Le agevolazioni per la prima casa sono le agevolazioni fiscali volte a favorire l’acquisto di immobili che dovranno essere destinati ad abitazione principale. Consistono, ad esempio, nella riduzione dell’imposta di registro o dell’IVA se si acquista da un’impresa di costruzioni.

Per poterne beneficiare, occorre rispettare alcuni requisiti sia per quanto riguarda l’immobile, sia per quanto riguarda l’acquirente.

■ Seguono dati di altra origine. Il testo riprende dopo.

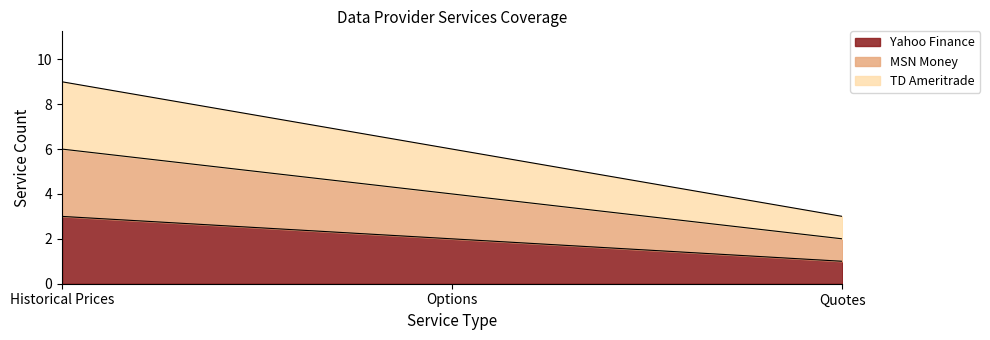

What is the label of the 1st point from the left?

Historical Prices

Vediamo quindi quali sono i requisiti che deve rispettare l’immobile e l’acquirente:

Agevolazioni per la prima casa: requisiti

Requisiti dell’immobile

Per poter acquistare un immobile beneficiando delle agevolazioni per la prima casa è necessario che l’immobile appartenga a determinate categorie catastali. Ecco quali sono:

  • A/2 (abitazioni di tipo civile);
  • A/3 (abitazioni di tipo economico);
  • A/4 (abitazioni di tipo popolare);
  • A/6 (abitazioni di tipo rurale);
  • A/7 (villini);
  • A/11 (abitazioni e alloggi tipici dei luoghi).

Non rientrano dunque nelle categorie che possono beneficiare delle agevolazioni le abitazioni di tipo signorile (A/1), le abitazioni in ville (A/8), i castelli e i palazzi di pregio artistico e storico (A/9).

Un altro requisito relativo all’immobile è che esso deve essere situato nel comune in cui l’acquirente ha fissato o fisserà la residenza; in alternativa, tale comune dovrà essere quello del luogo di lavoro.

Nel caso in cui all’atto della compravendita il contribuente risulti residente in altro comune, entro 18 mesi dall’acquisto egli è obbligato a trasferire la residenza in quello dove è situato l’immobile. Dovrà darne dichiarazione, a pena di decadenza, nello stesso atto di acquisto.

Requisiti dell’acquirente

Per poter fruire delle agevolazioni per la prima casa, è necessario che l’acquirente si trovi in determinate condizioni:

  • non sia titolare, esclusivo o in comunione dei beni con il coniuge, di un altro immobile nello stesso comune. Questo significa che non deve essere titolare del diritto di proprietà, uso, usufrutto o abitazione.
  • su tutto il territorio nazionale non sia titolare di diritti di proprietà, uso, usufrutto, abitazione o nuda proprietà su un altro immobile acquistato beneficiando delle agevolazioni per la prima casa.

Queste condizioni devono essere dichiarate nell’atto di acquisto.

A partire dal 1° gennaio 2016 l’acquirente di un immobile che è già titolare di un altro immobile acquistato con le agevolazioni, potrà fruire comunque dei suddetti benefici, purché l’immobile già posseduto venga ceduto entro 1 anno dal nuovo acquisto.

Tale allargamento del campo di applicazione delle agevolazioni riguarda anche il caso in cui l’acquisto sia avvenuto a titolo gratuito, ovvero per donazione o successione.